Shabazz Palaces, “Robed in Rareness”

Ishmael Butler finds company to share his one-of-a-kind vision with on his brief sixth LP, making his quest for new Afrofuturistic frontiers something more communal.
Reviews

Shabazz Palaces, Robed in Rareness

Ishmael Butler finds company to share his one-of-a-kind vision with on his brief sixth LP, making his quest for new Afrofuturistic frontiers something more communal.

Words: A.D. Amorosi

October 25, 2023

Shabazz Palaces
Robed in Rareness
SUB POP

Forever Afrofuturistic and funky about it, producer, rapper, and conceptualist Ishmael Butler’s Shabazz Palaces is the answer to the eternal question, “What would happen if Octavia Butler and Sun Ra had a child and gave it a set of synthesizers and sequencers to play with?” Iconoclastic and cerebral to the point of creepy abstraction, the “Black slang acrobat” (a designation that comes from 2020’s terror-scopic “Chocolate Souffle”) goes smartly about the process of making experimental, eccentric hip-hop like no other artist before or after him. Always has. 

What happens to be different about Robed in Rareness—as opposed to his usual steely exercises in whifty eclectronica honed over five prior records—is that Butler has found company to share his vision with after parting with multi-instrumentalist Baba Maraire in 2020. No longer an island unto himself, Butler welcomes his family (son Lil Tracy, who’s worked on previous SP tracks in the past), heartbreaking fellow Seattle rapper Porter Ray, and emcees Lavarr the Starr, Royce the Choice, Q Fitness, and Geechi Suede into the Afrofuturist fold.
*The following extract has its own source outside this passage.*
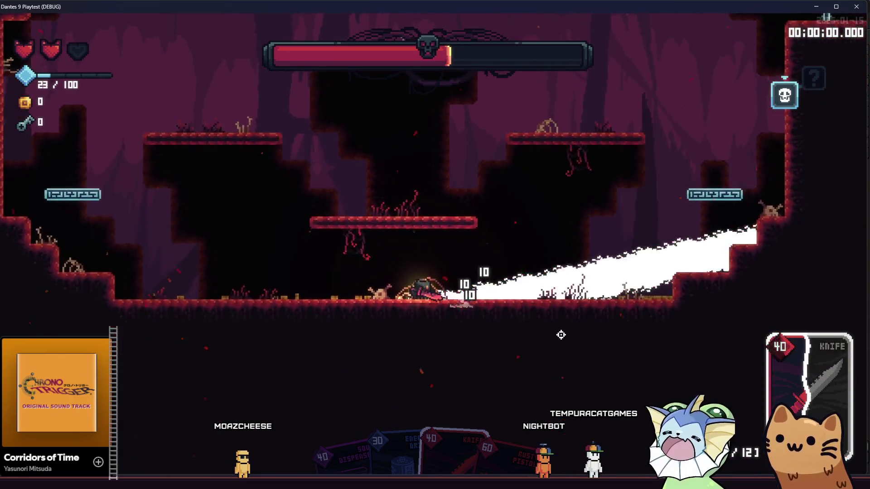
{"action": "left_click", "coordinate": [553, 299]}
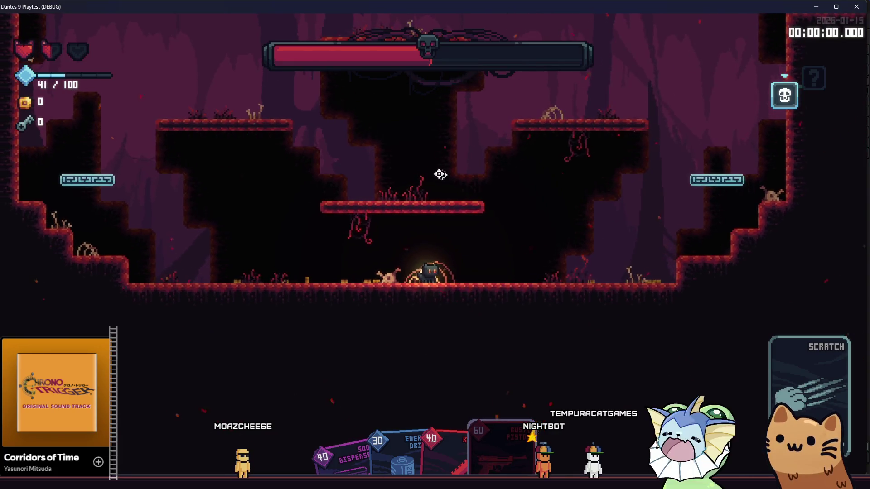
{"action": "key", "text": "d"}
With these additions, Butler’s quest—and his fit for freaky sound—no longer scans as solitary but as something more communal: George Clinton’s mothership-bound P-Funk for a new generation. 

While “Cinnamon Bun” comes across as one more dynamic track in Shabazz Palace’s food-based history, and the lone solo track “Hustle Crossers” is a boogie wonderland, one uniquely crepuscular and salty cut is the Tracy collab “Woke Up in a Dream,” a father-son pairing in free flight for Saturn-esque soul.